# Material provided
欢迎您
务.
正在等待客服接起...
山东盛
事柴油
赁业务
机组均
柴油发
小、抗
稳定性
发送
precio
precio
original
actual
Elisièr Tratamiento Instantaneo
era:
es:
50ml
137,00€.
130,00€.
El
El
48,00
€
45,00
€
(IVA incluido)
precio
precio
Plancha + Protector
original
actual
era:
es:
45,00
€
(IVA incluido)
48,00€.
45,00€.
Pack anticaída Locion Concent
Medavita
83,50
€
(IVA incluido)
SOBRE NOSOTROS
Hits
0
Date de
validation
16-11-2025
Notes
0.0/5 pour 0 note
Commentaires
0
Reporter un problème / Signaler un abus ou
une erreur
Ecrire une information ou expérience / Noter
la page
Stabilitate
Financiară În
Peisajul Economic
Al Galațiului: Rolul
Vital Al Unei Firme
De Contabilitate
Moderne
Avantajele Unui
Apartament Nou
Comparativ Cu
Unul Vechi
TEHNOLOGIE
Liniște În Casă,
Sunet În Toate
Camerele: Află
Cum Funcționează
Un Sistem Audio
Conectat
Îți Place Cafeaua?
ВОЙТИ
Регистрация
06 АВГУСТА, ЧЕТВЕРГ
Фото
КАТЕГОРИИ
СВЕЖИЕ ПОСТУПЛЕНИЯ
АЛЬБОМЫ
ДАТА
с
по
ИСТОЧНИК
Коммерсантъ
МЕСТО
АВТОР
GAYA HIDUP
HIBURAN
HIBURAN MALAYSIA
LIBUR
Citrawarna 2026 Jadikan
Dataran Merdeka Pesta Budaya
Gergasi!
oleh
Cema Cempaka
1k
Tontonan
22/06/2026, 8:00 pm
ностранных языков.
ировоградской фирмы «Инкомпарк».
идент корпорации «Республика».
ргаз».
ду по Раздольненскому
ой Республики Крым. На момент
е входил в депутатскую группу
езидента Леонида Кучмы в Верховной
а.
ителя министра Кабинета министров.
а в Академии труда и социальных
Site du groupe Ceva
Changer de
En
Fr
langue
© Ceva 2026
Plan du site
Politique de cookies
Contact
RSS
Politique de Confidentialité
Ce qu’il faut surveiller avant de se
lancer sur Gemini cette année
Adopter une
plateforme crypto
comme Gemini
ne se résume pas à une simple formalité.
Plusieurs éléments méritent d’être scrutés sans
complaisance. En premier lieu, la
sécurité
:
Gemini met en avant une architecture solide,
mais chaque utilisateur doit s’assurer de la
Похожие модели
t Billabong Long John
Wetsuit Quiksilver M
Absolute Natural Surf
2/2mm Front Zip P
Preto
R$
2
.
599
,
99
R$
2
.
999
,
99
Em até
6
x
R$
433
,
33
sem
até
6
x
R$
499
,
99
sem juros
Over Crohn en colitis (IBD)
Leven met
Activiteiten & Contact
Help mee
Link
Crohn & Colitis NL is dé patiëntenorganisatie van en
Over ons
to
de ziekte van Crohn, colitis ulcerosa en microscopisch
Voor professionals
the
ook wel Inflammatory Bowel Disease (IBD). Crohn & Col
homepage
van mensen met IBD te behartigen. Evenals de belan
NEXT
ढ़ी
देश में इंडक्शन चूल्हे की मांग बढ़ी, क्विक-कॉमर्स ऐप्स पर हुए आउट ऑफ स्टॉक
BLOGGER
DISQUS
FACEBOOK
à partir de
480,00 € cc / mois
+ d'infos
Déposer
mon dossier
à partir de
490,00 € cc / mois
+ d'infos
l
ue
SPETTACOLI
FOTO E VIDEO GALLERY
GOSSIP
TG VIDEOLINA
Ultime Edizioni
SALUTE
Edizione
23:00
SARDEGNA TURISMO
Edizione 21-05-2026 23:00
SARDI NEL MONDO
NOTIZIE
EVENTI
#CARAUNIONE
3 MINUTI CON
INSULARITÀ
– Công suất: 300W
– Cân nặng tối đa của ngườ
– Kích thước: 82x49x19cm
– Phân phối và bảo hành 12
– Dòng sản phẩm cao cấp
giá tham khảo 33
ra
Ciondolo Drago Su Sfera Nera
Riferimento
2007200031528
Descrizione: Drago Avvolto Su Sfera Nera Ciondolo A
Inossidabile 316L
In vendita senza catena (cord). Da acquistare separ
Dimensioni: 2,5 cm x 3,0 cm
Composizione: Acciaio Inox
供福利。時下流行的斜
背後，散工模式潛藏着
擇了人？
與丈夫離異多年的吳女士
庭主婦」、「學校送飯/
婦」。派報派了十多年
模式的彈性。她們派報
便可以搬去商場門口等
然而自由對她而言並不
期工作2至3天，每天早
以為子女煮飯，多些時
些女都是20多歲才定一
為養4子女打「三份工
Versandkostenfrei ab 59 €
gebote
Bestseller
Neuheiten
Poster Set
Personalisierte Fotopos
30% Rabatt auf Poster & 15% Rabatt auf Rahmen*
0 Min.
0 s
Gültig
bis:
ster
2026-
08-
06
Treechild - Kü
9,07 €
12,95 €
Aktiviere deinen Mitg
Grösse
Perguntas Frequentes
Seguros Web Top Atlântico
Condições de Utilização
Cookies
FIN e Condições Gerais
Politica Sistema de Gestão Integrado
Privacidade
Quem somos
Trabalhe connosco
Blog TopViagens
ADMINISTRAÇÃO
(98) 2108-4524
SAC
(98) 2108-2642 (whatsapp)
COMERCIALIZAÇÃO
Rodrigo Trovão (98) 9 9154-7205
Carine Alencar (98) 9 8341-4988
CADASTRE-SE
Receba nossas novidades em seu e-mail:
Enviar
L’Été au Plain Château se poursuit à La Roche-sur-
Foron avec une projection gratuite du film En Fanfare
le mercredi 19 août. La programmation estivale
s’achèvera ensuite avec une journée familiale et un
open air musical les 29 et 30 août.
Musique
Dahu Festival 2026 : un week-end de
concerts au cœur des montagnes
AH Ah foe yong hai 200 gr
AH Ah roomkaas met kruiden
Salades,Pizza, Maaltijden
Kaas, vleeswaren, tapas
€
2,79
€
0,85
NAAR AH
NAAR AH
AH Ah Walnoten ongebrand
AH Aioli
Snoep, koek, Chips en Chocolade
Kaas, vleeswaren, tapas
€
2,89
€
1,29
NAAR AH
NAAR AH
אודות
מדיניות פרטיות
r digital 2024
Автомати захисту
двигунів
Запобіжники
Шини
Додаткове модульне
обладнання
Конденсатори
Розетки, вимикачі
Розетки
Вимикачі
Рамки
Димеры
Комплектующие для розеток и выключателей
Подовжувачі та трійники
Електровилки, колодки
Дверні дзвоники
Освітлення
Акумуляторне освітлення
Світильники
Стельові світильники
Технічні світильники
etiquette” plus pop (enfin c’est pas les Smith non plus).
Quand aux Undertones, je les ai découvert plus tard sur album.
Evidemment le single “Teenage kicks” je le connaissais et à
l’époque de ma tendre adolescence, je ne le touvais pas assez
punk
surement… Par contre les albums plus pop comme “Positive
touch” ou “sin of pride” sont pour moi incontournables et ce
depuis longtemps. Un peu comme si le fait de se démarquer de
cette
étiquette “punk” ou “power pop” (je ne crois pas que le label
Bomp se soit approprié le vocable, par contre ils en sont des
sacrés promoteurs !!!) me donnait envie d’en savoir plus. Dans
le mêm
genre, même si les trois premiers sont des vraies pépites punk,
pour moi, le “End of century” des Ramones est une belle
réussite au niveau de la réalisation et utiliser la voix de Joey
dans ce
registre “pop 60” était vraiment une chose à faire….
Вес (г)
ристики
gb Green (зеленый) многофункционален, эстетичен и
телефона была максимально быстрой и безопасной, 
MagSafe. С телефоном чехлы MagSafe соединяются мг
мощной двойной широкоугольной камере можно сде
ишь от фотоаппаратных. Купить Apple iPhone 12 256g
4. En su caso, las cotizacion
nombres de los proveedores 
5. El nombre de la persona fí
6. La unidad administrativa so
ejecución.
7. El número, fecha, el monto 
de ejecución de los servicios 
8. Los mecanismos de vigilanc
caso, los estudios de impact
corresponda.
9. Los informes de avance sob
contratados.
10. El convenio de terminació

# Problem requirements
When you repeat the lines, start with the first line of the material and end with the line that contains "06 АВГУСТА, ЧЕТВЕРГ", keeping both and reproducing each exactly, with nothing added.

# Exercise output
欢迎您
务.
正在等待客服接起...
山东盛
事柴油
赁业务
机组均
柴油发
小、抗
稳定性
发送
precio
precio
original
actual
Elisièr Tratamiento Instantaneo
era:
es:
50ml
137,00€.
130,00€.
El
El
48,00
€
45,00
€
(IVA incluido)
precio
precio
Plancha + Protector
original
actual
era:
es:
45,00
€
(IVA incluido)
48,00€.
45,00€.
Pack anticaída Locion Concent
Medavita
83,50
€
(IVA incluido)
SOBRE NOSOTROS
Hits
0
Date de
validation
16-11-2025
Notes
0.0/5 pour 0 note
Commentaires
0
Reporter un problème / Signaler un abus ou
une erreur
Ecrire une information ou expérience / Noter
la page
Stabilitate
Financiară În
Peisajul Economic
Al Galațiului: Rolul
Vital Al Unei Firme
De Contabilitate
Moderne
Avantajele Unui
Apartament Nou
Comparativ Cu
Unul Vechi
TEHNOLOGIE
Liniște În Casă,
Sunet În Toate
Camerele: Află
Cum Funcționează
Un Sistem Audio
Conectat
Îți Place Cafeaua?
ВОЙТИ
Регистрация
06 АВГУСТА, ЧЕТВЕРГ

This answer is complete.